- **REQUIREMENT**: Where the listing below reaches the line containing "Table 1. Strengths", start writing out lines exactly, and stop once the line containing "Table 5. Coefficients" has been written.
BEGIN DATA FOR ANALYSIS
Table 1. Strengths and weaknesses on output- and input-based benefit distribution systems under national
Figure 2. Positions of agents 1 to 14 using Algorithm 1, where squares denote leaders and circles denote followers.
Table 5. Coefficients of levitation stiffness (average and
END DATA FOR ANALYSIS
BEGIN DATA FOR ANALYSIS
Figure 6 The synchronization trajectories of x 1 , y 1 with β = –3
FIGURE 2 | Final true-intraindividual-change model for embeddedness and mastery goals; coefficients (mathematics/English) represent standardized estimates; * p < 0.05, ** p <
END DATA FOR ANALYSIS
- **WRITTEN ANSWER**:
Table 1. Strengths and weaknesses on output- and input-based benefit distribution systems under national
Figure 2. Positions of agents 1 to 14 using Algorithm 1, where squares denote leaders and circles denote followers.
Table 5. Coefficients of levitation stiffness (average and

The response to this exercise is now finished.